Looney funds animal sciences assistantship

Linda Benedict  |  1/12/2010 10:14:57 PM

Charles R. Looney, president and founder of OvaGenix of Bryan, Texas, has established a graduate assistantship in the Department of Animal Sciences. The first recipient is Casey Ballard from Atlanta, Texas, who began his program of study fall semester 2004.  

Looney received his Ph.D. from LSU in 1983 in reproductive physiology, a program established by Robert Godke, his major professor.
 
“The best opportunity for success is right here,” Looney said of the LSU Ag- Center’s Embryo Biotechnology Laboratory, which is part of the Reproductive Biology Center near St. Gabriel, La., where Ballard will conduct his research. “This is one of the leading scientific centers in the world.”

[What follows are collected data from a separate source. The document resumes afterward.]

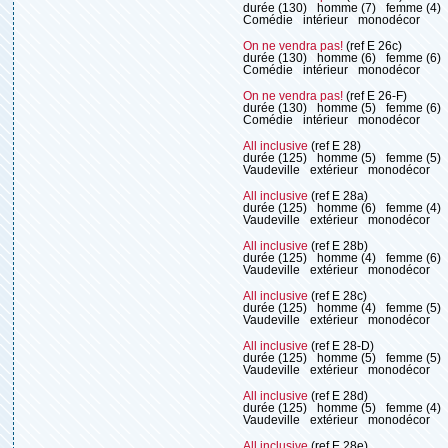
durée (130)
homme (7)
femme (4)
Comédie
intérieur
monodécor
On ne vendra pas!
(ref E 26c)
durée (130)
homme (6)
femme (6)
Comédie
intérieur
monodécor
On ne vendra pas!
(ref E 26-F)
durée (130)
homme (5)
femme (6)
Comédie
intérieur
monodécor
All inclusive
(ref E 28)
durée (125)
homme (5)
femme (5)
Vaudeville
extérieur
monodécor
All inclusive
(ref E 28a)
durée (125)
homme (6)
femme (4)
Vaudeville
extérieur
monodécor
All inclusive
(ref E 28b)
durée (125)
homme (4)
femme (6)
Vaudeville
extérieur
monodécor
All inclusive
(ref E 28c)
durée (125)
homme (4)
femme (5)
Vaudeville
extérieur
monodécor
All inclusive
(ref E 28-D)
durée (125)
homme (5)
femme (5)
Vaudeville
extérieur
monodécor
All inclusive
(ref E 28d)
durée (125)
homme (5)
femme (4)
Vaudeville
extérieur
monodécor
All inclusive
(ref E 28e)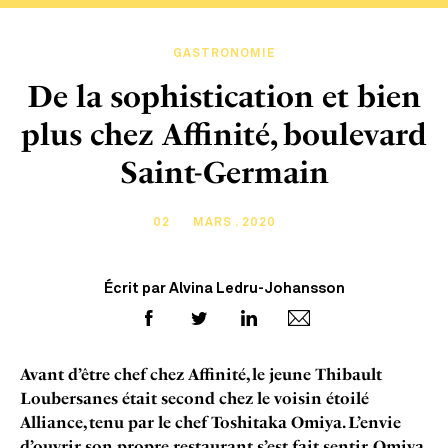
GASTRONOMIE
De la sophistication et bien
plus chez Affinité, boulevard
Saint-Germain
02
MARS . 2020
Écrit par Alvina Ledru-Johansson
Avant d’être chef chez Affinité, le jeune Thibault
Loubersanes était second chez le voisin étoilé
Alliance, tenu par le chef Toshitaka Omiya. L’envie
d’ouvrir son propre restaurant s’est fait sentir, Omiya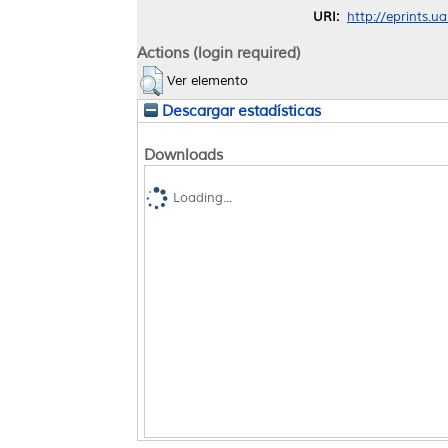
URI:
http://eprints.u
Actions (login required)
Ver elemento
Descargar estadísticas
Downloads
Loading...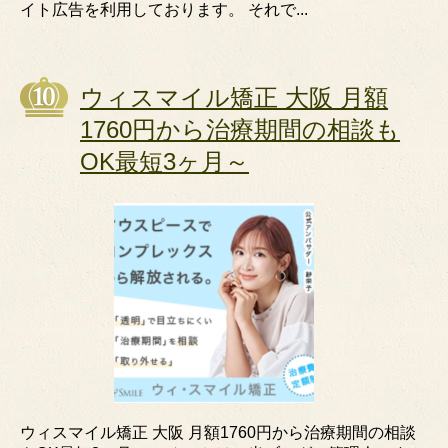
イト広告を利用しております。 それで...
ウィスマイル矯正 大阪 月額
1760円から治療期間の相談も
OK最短3ヶ月～
ウィスマイル矯正 大阪 月額1760円から治療期間の相談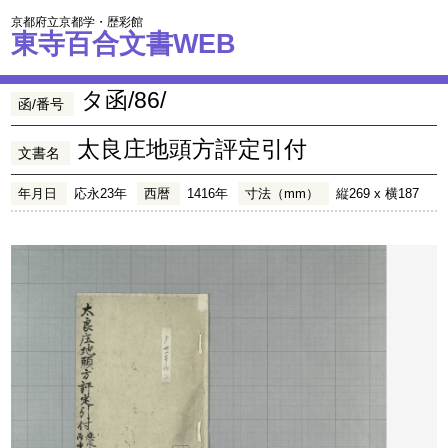
京都府立京都学・歴彩館
東寺百合文書WEB
タ函/86/
函/番号
太良庄地頭方評定引付
文書名
年月日
応永23年
西暦
1416年
寸法（mm）
縦269 x 横187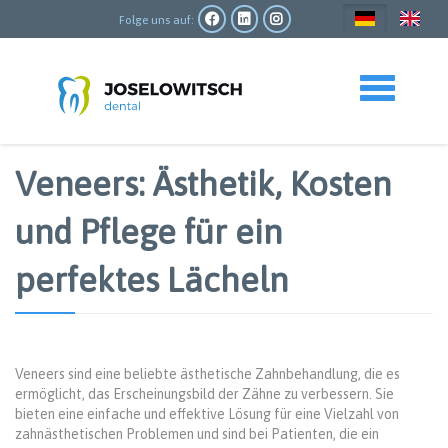
Direkt
zum
Folge uns auf:
Inhalt
Toggle navigation
Veneers: Ästhetik, Kosten
und Pflege für ein
perfektes Lächeln
Veneers sind eine beliebte ästhetische Zahnbehandlung, die es
ermöglicht, das Erscheinungsbild der Zähne zu verbessern. Sie
bieten eine einfache und effektive Lösung für eine Vielzahl von
zahnästhetischen Problemen und sind bei Patienten, die ein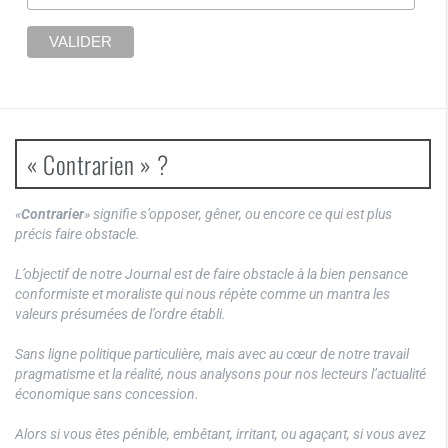
« Contrarien » ?
«
Contrarier
» signifie s’opposer, gêner, ou encore ce qui est plus
précis faire obstacle.
L’objectif de notre Journal est de faire obstacle à la bien pensance
conformiste et moraliste qui nous répète comme un mantra les
valeurs présumées de l’ordre établi.
Sans ligne politique particulière, mais avec au cœur de notre travail
pragmatisme et la réalité, nous analysons pour nos lecteurs l’actualité
économique sans concession.
Alors si vous êtes pénible, embêtant, irritant, ou agaçant, si vous avez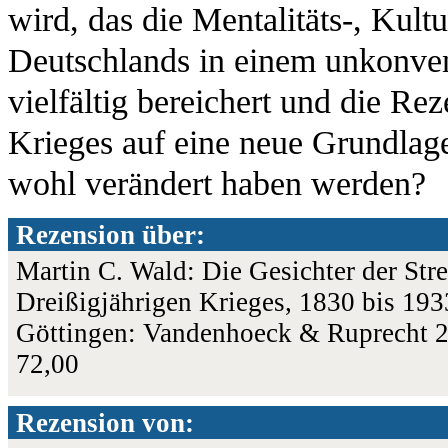
wird, das die Mentalitäts-, Kult
Deutschlands in einem unkonvent
vielfältig bereichert und die Re
Krieges auf eine neue Grundlage
wohl verändert haben werden?
Rezension über:
Martin C. Wald: Die Gesichter der Str
Dreißigjährigen Krieges, 1830 bis 193
Göttingen: Vandenhoeck & Ruprecht 
72,00
Rezension von: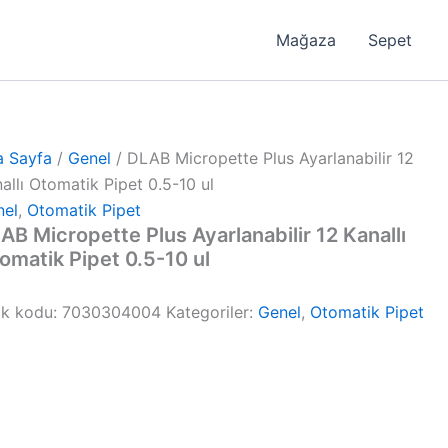
Mağaza
Sepet
a Sayfa
/
Genel
/ DLAB Micropette Plus Ayarlanabilir 12
allı Otomatik Pipet 0.5-10 ul
nel
,
Otomatik Pipet
AB Micropette Plus Ayarlanabilir 12 Kanallı
omatik Pipet 0.5-10 ul
ok kodu:
7030304004
Kategoriler:
Genel
,
Otomatik Pipet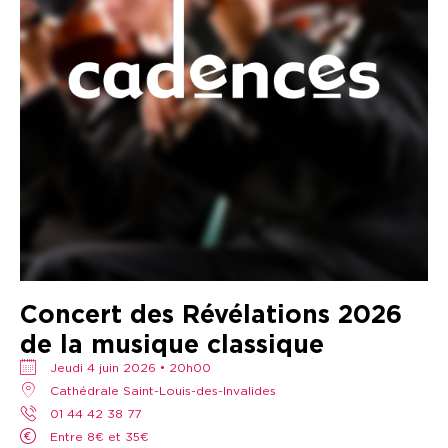
Concert des Révélations 2026
de la musique classique
jeudi 4 juin 2026 • 20h00
Cathédrale Saint-Louis-des-Invalides
01 44 42 38 77
Entre 8€ et 35€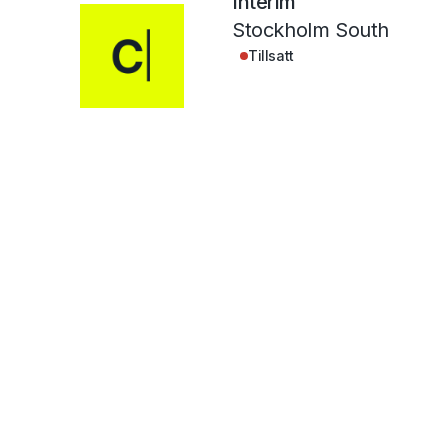
Interim
Stockholm South
Tillsatt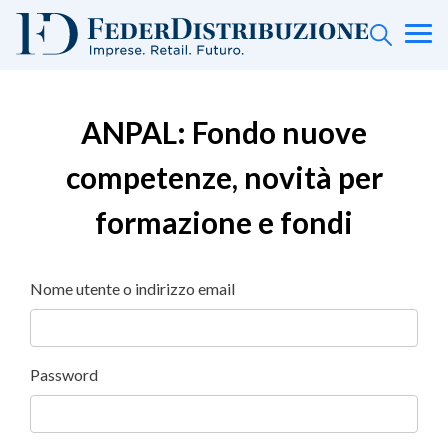
ANPAL: Fondo nuove
competenze, novità per
formazione e fondi
Nome utente o indirizzo email
Password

The two-year assistantship will lead to a master’s degree and includes the cost of research support and supplies, said Richard Denniston, the center’s director. Ballard, who is a graduate of Texas A&M University, will concentrate his studies on the use of cryopreservation in Brahman breeding. Cryopreservation, a process of subjecting live tissue to extremely low temperatures, is used in the cattle industry as a way to preserve embryos.

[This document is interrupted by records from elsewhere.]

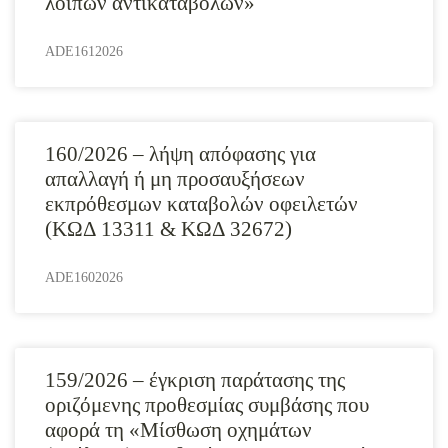
λοιπών αντικαταβολών»
ADE1612026
160/2026 – λήψη απόφασης για
απαλλαγή ή μη προσαυξήσεων
εκπρόθεσμων καταβολών οφειλετών
(ΚΩΔ 13311 & ΚΩΔ 32672)
ADE1602026
159/2026 – έγκριση παράτασης της
οριζόμενης προθεσμίας συμβάσης που
αφορά τη «Μίσθωση οχημάτων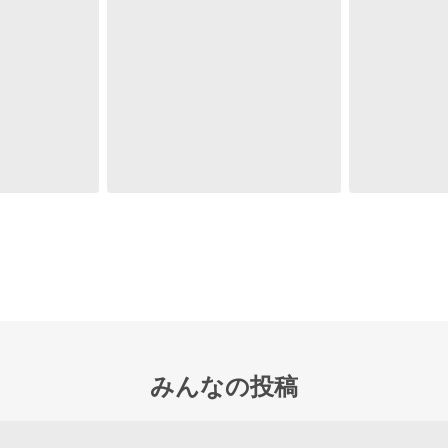
みんなの投稿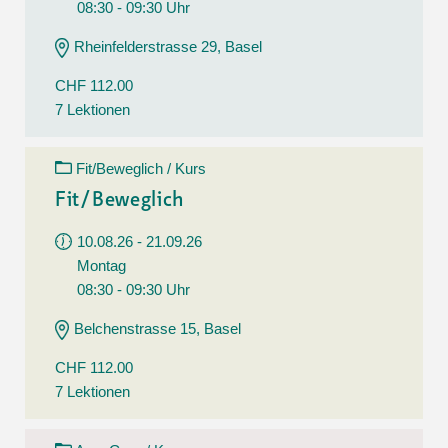
08:30 - 09:30 Uhr
Rheinfelderstrasse 29, Basel
CHF 112.00
7 Lektionen
Fit/Beweglich / Kurs
Fit/Beweglich
10.08.26 - 21.09.26
Montag
08:30 - 09:30 Uhr
Belchenstrasse 15, Basel
CHF 112.00
7 Lektionen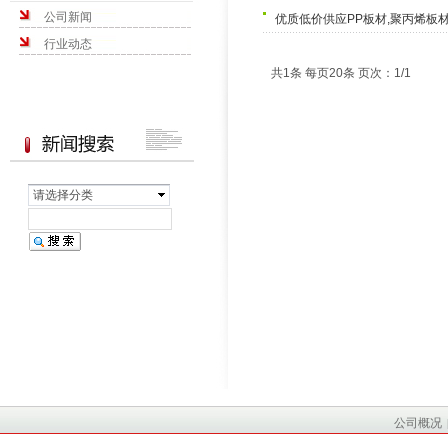
公司新闻
优质低价供应PP板材,聚丙烯板材
行业动态
共1条 每页20条 页次：1/1
请选择分类
公司概况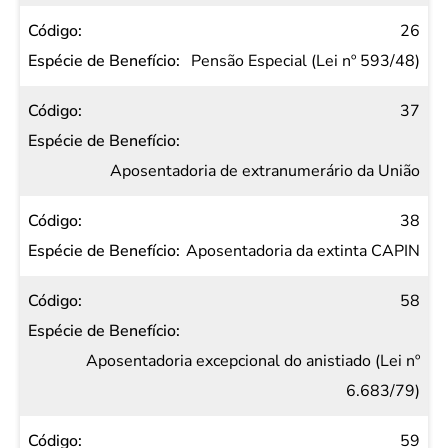
26
Pensão Especial (Lei nº 593/48)
37
Aposentadoria de extranumerário da União
38
Aposentadoria da extinta CAPIN
58
Aposentadoria excepcional do anistiado (Lei nº
6.683/79)
59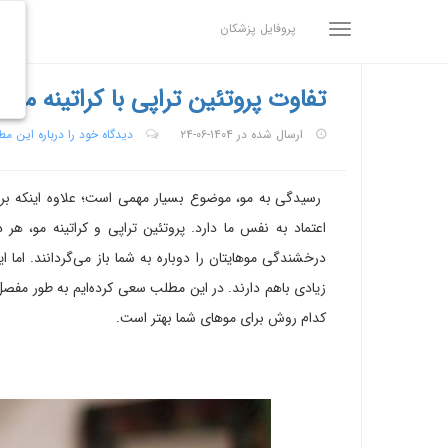
پروفایل پزشکان
تفاوت پروتئین تراپی با کراتینه مو؛
ارسال شده در ۱۴۰۴-۰۶-۲۴
دیدگاه خود را درباره این م
رسیدگی به مو، موضوع بسیار مهمی است؛ علاوه اینکه بر
اعتماد به نفس ما دارد. پروتئین تراپی و کراتینه مو، 
درخشندگی موهایتان را دوباره به شما باز می‌گردانند. اما 
زیادی باهم دارند. در این مطلب سعی کرده‌ایم به طور مفصل ب
کدام روش برای موهای شما بهتر است.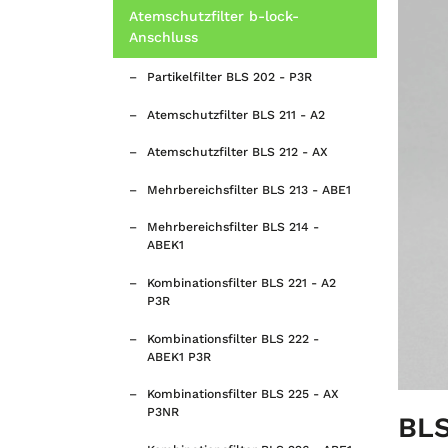
Atemschutzfilter b-lock-
Anschluss
Partikelfilter BLS 202 - P3R
Atemschutzfilter BLS 211 - A2
Atemschutzfilter BLS 212 - AX
Mehrbereichsfilter BLS 213 - ABE1
Mehrbereichsfilter BLS 214 -
ABEK1
Kombinationsfilter BLS 221 - A2
P3R
Kombinationsfilter BLS 222 -
ABEK1 P3R
Kombinationsfilter BLS 225 - AX
P3NR
BLS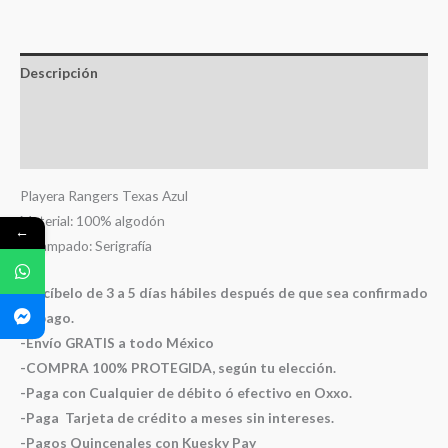
Descripción
Información adicional
Valoraciones (0)
Playera Rangers Texas Azul
Material: 100% algodón
←
Estampado: Serigrafía
-Recíbelo de 3 a 5 días hábiles después de que sea confirmado
tu pago.
-Envío GRATIS a todo México
-COMPRA 100% PROTEGIDA, según tu elección.
-Paga con Cualquier de débito ó efectivo en Oxxo.
-Paga Tarjeta de crédito a meses sin intereses.
-Pagos Quincenales con Kuesky Pay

“We have limited success in trying to cryopreserve the embryos from Brahman cattle,” Denniston said. “We need to find out why. Cattle breeders are much more successful with Angus, for example.”
 
Cryopreservation in animal breeding is extremely important, Denniston said, because of new restrictions on transporting cattle across state lines and international borders.

“The threat of BSE has changed the rules,” Denniston said. BSE stands for bovine spongiform encephalopathy, also known as mad cow disease. A few instances of this disease in recent years have had devastating effects on the cattle industry.

Brahman and Brahman-influenced cattle make up 60 percent of the cattle population in the world, Denniston said.

OvaGenix, which began operation in 1999, is a biotechnical company specializing in cattle breeding.


Linda Foster Benedict


(This article was published in the winter 2005 issue of Louisiana Agriculture.)